Family drama that doesn’t quite land
Ice’s mom showing up is… a choice. She’s been gone for years and suddenly reappears full of regret, and we get these soft domestic scenes of them cooking together and reconnecting. Which is NICE I guess but it feels disconnected from everything else happening? Her whole arc is just her saying she’s sorry over and over without really affecting Ice’s actual situation or healing. It’s tell don’t show energy.
And SAINT’S DAD. Oh my god. This man spends most of the series being controlling and homophobic, using his money and power to keep Saint and Ice apart, literally CONFINING Saint at one point. Then suddenly in the finale he just… lets go? Gives his blessing? Wants Saint to be happy? The show is clearly going for that “strict Asian parent learns to accept their queer kid” arc but we don’t SEE the journey. We don’t get the moments where he questions himself or confronts his prejudices. It just happens between episodes and we’re supposed to accept it.
The chemistry question (it’s complicated)

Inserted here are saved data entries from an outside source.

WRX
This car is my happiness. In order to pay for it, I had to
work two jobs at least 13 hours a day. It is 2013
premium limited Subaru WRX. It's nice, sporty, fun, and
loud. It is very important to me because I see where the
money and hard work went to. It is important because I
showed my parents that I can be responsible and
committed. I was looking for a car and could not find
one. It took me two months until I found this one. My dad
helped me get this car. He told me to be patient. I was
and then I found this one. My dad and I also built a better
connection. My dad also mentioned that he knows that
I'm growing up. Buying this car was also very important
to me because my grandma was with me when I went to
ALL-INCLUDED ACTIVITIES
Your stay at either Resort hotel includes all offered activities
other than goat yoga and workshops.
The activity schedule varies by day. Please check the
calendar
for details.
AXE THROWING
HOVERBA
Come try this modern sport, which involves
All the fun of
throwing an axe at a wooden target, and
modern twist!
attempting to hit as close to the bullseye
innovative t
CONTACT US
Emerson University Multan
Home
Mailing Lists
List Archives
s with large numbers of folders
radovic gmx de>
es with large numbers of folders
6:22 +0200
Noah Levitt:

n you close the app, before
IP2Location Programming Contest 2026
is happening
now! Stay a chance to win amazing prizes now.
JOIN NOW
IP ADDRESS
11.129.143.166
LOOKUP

People keep saying the leads have no chemistry but honestly I think that’s missing the point? Ice has been through EVERYTHING. Sexual assault, coerced filming, bullying, isolation, control. This kid is barely holding it together. So yeah, when he’s with Saint he’s tense and awkward and freezes up during intimate moments. That’s not bad writing, that’s trauma.

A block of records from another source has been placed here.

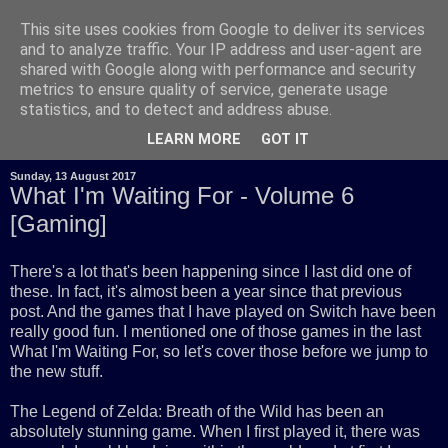
This site uses cookies from Google to deliver its services
and to analyze traffic. Your IP address and user-agent are
shared with Google along with performance and security
metrics to ensure quality of service, generate usage
statistics, and to detect and address abuse.
LEARN MORE
GOT IT
Sunday, 13 August 2017
What I'm Waiting For - Volume 6
[Gaming]
There's a lot that's been happening since I last did one of
these. In fact, it's almost been a year since that previous
post. And the games that I have played on Switch have been
really good fun. I mentioned one of those games in the last
What I'm Waiting For, so let's cover those before we jump to
the new stuff.
The Legend of Zelda: Breath of the Wild has been an
absolutely stunning game. When I first played it, there was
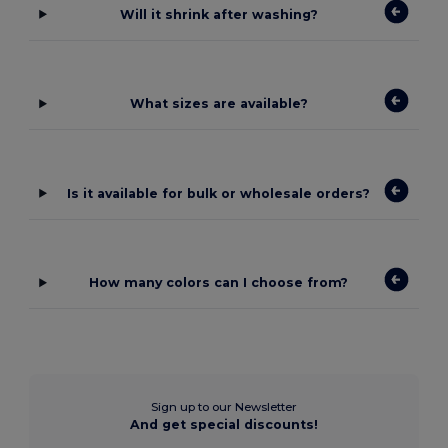
Will it shrink after washing?
What sizes are available?
Is it available for bulk or wholesale orders?
How many colors can I choose from?
Sign up to our Newsletter
And get special discounts!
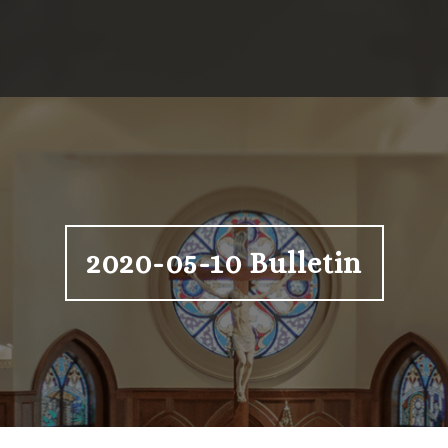
2020-05-10 Bulletin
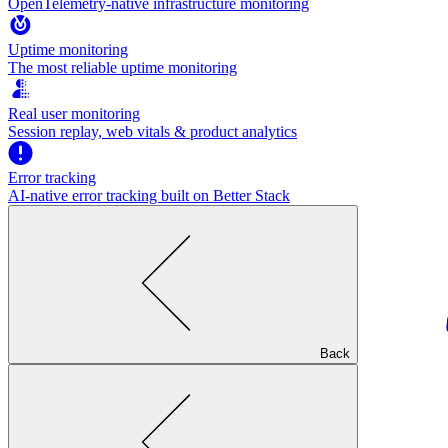
OpenTelemetry-native infrastructure monitoring
Uptime monitoring
The most reliable uptime monitoring
Real user monitoring
Session replay, web vitals & product analytics
Error tracking
AI‑native error tracking built on Better Stack
Back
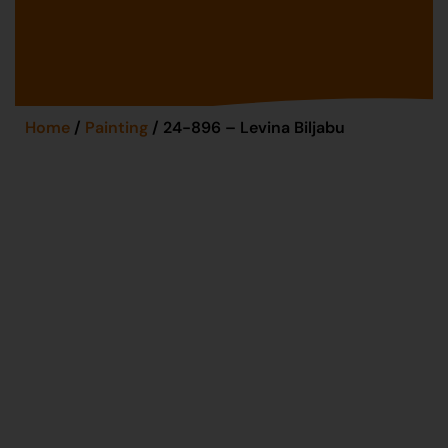
Home
/
Painting
/ 24-896 – Levina Biljabu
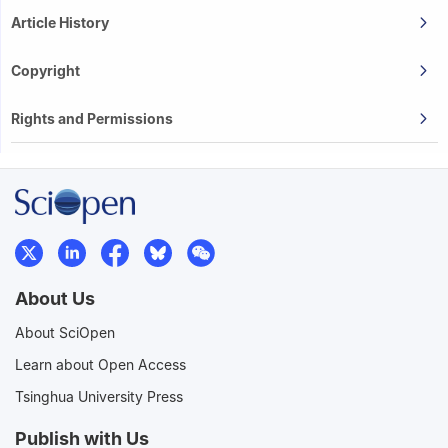
Article History
Copyright
Rights and Permissions
About Us
About SciOpen
Learn about Open Access
Tsinghua University Press
Publish with Us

The issue is more that the ACTING doesn’t always match the complexity of what’s written. Like there are these incredible raw moments (the rehearsal scene where Ice has a breakdown while acting opposite Saint? DEVASTATING) but then the quieter in between scenes can feel stiff in a way that reads more as the actors being unsure rather than Ice being guarded. It’s hard to tell sometimes whether we’re watching Ice’s defense mechanisms or just… someone still figuring out how to play this.
Final thoughts
Look, this show deserves credit for going THERE with trauma and violence and queer pain. Some scenes genuinely stuck with me. But the melodrama in the Mint plot, the underbaked family arcs, and the uneven performances keep it from being what it could have been. The ideas are so good and then the execution is just… fine. Which makes it more frustrating because you can see the better version of this show hiding underneath.